> [YOUR OBJECTIVE] Write out, word for word, the part of the records that opens with the line containing "What is the sum of all N (pies/ha) values?" and closes with the line containing "What is the spread", including both of those lines.

Chart understanding data:
════════

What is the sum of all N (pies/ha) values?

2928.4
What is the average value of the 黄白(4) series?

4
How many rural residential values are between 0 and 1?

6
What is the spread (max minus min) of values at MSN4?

════════

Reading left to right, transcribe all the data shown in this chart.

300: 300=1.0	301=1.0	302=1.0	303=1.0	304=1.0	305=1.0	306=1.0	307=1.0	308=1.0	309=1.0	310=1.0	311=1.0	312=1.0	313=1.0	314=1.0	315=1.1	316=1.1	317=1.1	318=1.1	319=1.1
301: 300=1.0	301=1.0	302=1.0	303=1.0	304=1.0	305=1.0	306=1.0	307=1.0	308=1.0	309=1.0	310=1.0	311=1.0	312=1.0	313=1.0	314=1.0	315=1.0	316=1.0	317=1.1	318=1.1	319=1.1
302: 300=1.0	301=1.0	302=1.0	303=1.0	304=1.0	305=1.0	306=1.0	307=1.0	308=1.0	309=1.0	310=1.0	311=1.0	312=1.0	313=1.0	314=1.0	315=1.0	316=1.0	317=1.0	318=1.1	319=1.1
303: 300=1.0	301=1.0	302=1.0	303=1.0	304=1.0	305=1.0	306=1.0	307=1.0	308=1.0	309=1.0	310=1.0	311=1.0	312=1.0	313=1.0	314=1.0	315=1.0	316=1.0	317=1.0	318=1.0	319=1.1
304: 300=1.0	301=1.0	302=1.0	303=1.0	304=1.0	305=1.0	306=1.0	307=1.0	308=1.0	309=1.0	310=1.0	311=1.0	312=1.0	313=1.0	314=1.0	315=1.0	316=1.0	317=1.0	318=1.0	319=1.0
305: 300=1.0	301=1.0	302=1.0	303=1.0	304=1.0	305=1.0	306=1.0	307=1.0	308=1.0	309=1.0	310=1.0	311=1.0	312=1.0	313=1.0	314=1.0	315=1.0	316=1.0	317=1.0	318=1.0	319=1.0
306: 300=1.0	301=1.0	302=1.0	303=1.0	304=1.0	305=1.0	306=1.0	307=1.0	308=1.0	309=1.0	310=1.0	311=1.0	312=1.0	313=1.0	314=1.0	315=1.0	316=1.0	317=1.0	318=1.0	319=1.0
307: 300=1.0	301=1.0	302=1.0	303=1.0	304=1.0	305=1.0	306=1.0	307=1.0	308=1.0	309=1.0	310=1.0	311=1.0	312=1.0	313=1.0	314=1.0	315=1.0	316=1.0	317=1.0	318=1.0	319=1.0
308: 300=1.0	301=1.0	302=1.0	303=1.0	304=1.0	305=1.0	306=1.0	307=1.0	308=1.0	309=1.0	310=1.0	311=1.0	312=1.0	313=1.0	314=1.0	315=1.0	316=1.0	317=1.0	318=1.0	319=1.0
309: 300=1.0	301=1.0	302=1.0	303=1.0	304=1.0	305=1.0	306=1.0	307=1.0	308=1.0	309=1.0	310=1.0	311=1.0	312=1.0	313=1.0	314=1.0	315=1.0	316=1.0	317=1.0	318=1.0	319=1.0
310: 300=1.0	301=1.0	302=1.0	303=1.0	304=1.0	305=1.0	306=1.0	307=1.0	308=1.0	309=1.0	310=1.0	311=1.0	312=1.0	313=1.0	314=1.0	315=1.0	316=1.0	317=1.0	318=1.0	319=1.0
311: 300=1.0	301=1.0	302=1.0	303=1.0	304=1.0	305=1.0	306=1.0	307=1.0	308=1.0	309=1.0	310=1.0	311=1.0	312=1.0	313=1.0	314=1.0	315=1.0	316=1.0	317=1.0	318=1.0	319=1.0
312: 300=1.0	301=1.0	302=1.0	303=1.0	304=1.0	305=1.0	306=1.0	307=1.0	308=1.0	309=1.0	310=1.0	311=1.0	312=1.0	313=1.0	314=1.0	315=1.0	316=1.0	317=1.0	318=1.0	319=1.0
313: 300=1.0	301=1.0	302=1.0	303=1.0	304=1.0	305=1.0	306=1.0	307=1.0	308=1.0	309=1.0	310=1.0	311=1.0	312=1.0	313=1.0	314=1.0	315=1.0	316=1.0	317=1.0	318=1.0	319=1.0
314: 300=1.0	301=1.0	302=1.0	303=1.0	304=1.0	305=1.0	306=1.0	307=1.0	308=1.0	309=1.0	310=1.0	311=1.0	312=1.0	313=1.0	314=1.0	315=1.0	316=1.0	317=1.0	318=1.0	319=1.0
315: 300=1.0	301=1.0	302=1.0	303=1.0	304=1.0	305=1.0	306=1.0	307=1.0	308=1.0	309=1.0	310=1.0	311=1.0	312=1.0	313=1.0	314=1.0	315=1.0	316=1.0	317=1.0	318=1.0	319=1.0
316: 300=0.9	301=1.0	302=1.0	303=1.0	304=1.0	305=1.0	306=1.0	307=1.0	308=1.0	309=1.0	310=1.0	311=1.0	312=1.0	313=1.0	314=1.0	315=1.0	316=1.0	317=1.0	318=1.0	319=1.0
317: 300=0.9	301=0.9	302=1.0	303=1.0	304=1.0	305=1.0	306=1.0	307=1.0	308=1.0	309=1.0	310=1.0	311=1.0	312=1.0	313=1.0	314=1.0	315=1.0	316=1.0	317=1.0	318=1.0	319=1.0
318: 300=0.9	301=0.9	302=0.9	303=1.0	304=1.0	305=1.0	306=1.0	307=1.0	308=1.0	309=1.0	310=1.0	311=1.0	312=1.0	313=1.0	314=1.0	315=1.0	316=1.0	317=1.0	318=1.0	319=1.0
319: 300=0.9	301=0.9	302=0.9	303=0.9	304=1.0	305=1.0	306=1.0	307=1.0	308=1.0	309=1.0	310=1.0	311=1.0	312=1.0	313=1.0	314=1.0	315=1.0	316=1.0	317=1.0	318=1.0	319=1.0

════════

> [RESULT OF THIS TASK]
What is the sum of all N (pies/ha) values?

2928.4
What is the average value of the 黄白(4) series?

4
How many rural residential values are between 0 and 1?

6
What is the spread (max minus min) of values at MSN4?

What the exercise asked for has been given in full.